Re: [std-proposals] Return Value Optimisation whenever you need it (guaranteed elision)

From: Frederick Virchanza Gotham <cauldwell.thomas_at_[hidden]>
Date: Sun, 16 Jul 2023 22:22:12 +0100
On Sun, Jul 16, 2023 at 9:22 PM Frederick Virchanza Gotham
<cauldwell.thomas_at_[hidden]> wrote:
>
> I have Linux on my laptop here and I've got cross compilers and
> emulators for aarch64 and arm32, so I'll try it with them too just
> now.


First I tried 32-Bit ARM. Here's what I did at the Linux command line
on my x86_64 laptop:

      $ arm-linux-gnueabihf-g++-13 -o prog prog.cpp -static
      $ qemu-arm-static ./prog
      Args: 5 7.8 monkey
      construct 9
      lock 9
      unlock 9
      destroy 9

So that works fine. Here's what happened when I tried 64-Bit ARM (i.e. aarch64):

      $ aarch64-linux-gnu-g++-13 -o prog ./prog.cpp -static
      $ qemu-aarch64-static ./prog
      Args: 5381368 7.8 ?{???
      qemu: uncaught target signal 11 (Segmentation fault) - core dumped
      Segmentation fault (core dumped)

So the code runs a little less efficiently on 64-Bit ARM. I'm reading
the calling convention spec sheet here and it says that when you
return a class by value, the address of the allocated space is passed
in register X8. So I need to change the code a tiny bit. Instead of
having an extra parameter in first place, I need to use inline
assembler to get the value of the X8 register:

    void GiveMeLockedMutex_detail(int const a, double const b, char
const *const p)
    {
        Mutex *pm;
        asm ("mov x8, %0" : "=r" (pm));

        cout << "Args: " << a << " " << b << " " << p << endl;

        ::new(pm) Mutex(9);

        pm->lock();
    }

After making this change, it works.
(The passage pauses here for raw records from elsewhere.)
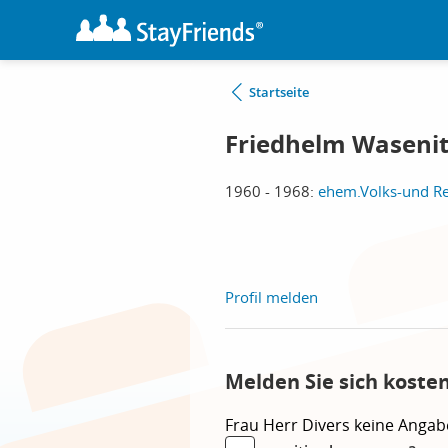
Startseite
Friedhelm Wasenit
1960 - 1968:
ehem.Volks-und Re
Profil melden
Melden Sie sich koste
Frau
Herr
Divers
keine Angab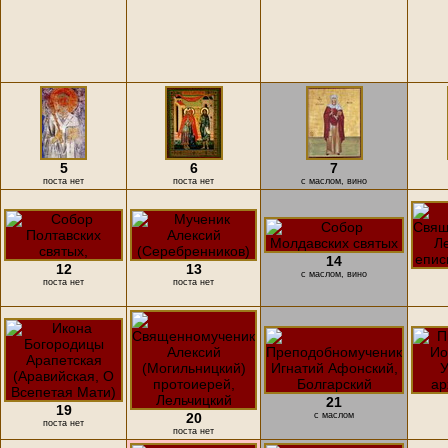
5
6
7
поста нет
поста нет
с маслом, вино
14
12
13
с маслом, вино
поста нет
поста нет
21
19
20
с маслом
поста нет
поста нет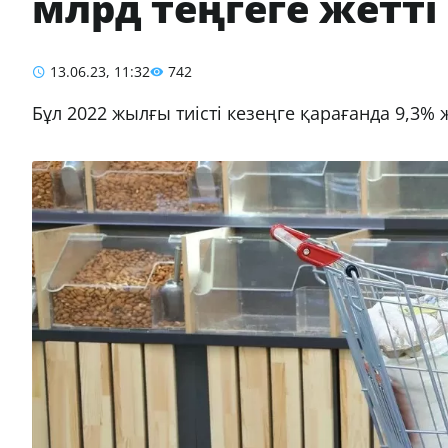
млрд теңгеге жетті
13.06.23, 11:32
742
Бұл 2022 жылғы тиісті кезеңге қарағанда 9,3%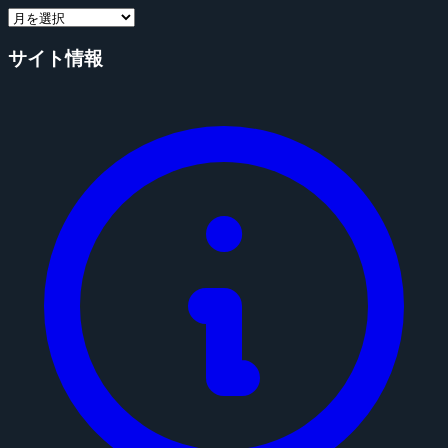
サイト情報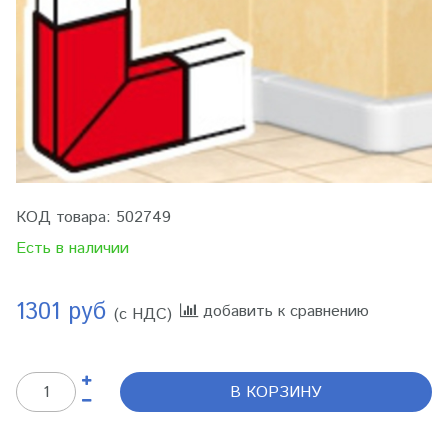
КОД товара:
502749
Есть в наличии
1301 руб
добавить к сравнению
(с НДС)
В КОРЗИНУ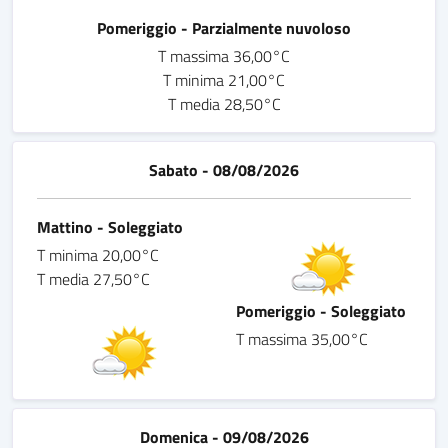
Pomeriggio - Parzialmente nuvoloso
T massima 36,00°C
T minima 21,00°C
T media 28,50°C
Sabato - 08/08/2026
Mattino - Soleggiato
T minima 20,00°C
T media 27,50°C
Pomeriggio - Soleggiato
T massima 35,00°C
Domenica - 09/08/2026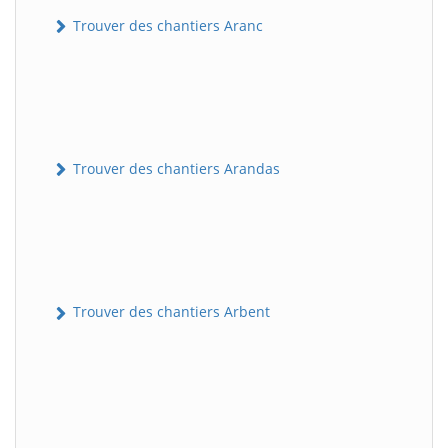
Trouver des chantiers Aranc
Trouver des chantiers Arandas
Trouver des chantiers Arbent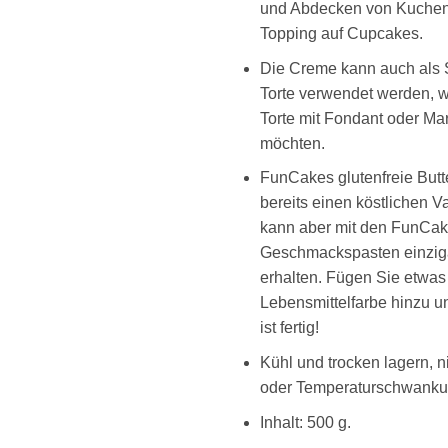
und Abdecken von Kuchen
Topping auf Cupcakes.
Die Creme kann auch als S
Torte verwendet werden, w
Torte mit Fondant oder M
möchten.
FunCakes glutenfreie Butt
bereits einen köstlichen 
kann aber mit den FunCa
Geschmackspasten einzig
erhalten. Fügen Sie etwas
Lebensmittelfarbe hinzu un
ist fertig!
Kühl und trocken lagern, n
oder Temperaturschwanku
Inhalt: 500 g.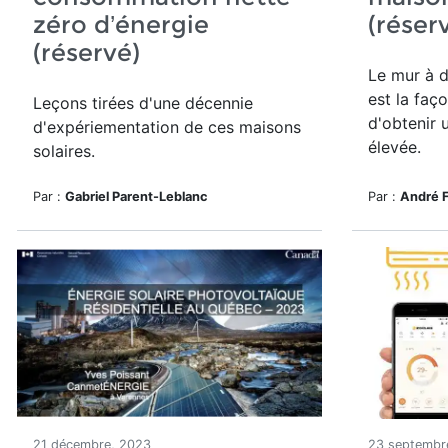
zéro d’énergie
(réser
(réservé)
Le mur à d
est la faç
Leçons tirées d'une décennie
d'obtenir 
d'expériementation de ces maisons
élevée.
solaires.
Par :
Gabriel Parent-Leblanc
Par :
André 
21 décembre, 2023
23 septembr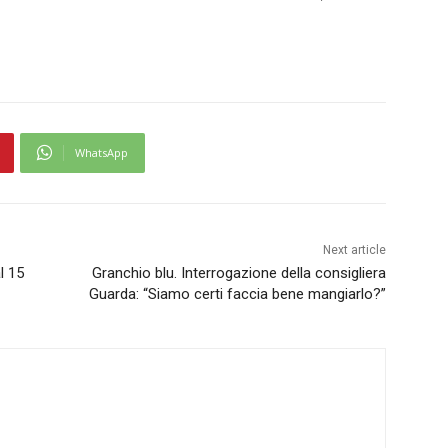
WhatsApp
Next article
l 15
Granchio blu. Interrogazione della consigliera
Guarda: “Siamo certi faccia bene mangiarlo?”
By the way I think I should have
been able to just use an "explicit register variable" as follows:

            register Mutex *pm asm ("x8");

but I couldn't get that to work.

So my original code seems to work on every operating system and CPU
architecture except for aarch64. But I have a working solution for
aarch64 also.

Received on 2023-07-16 21:22:21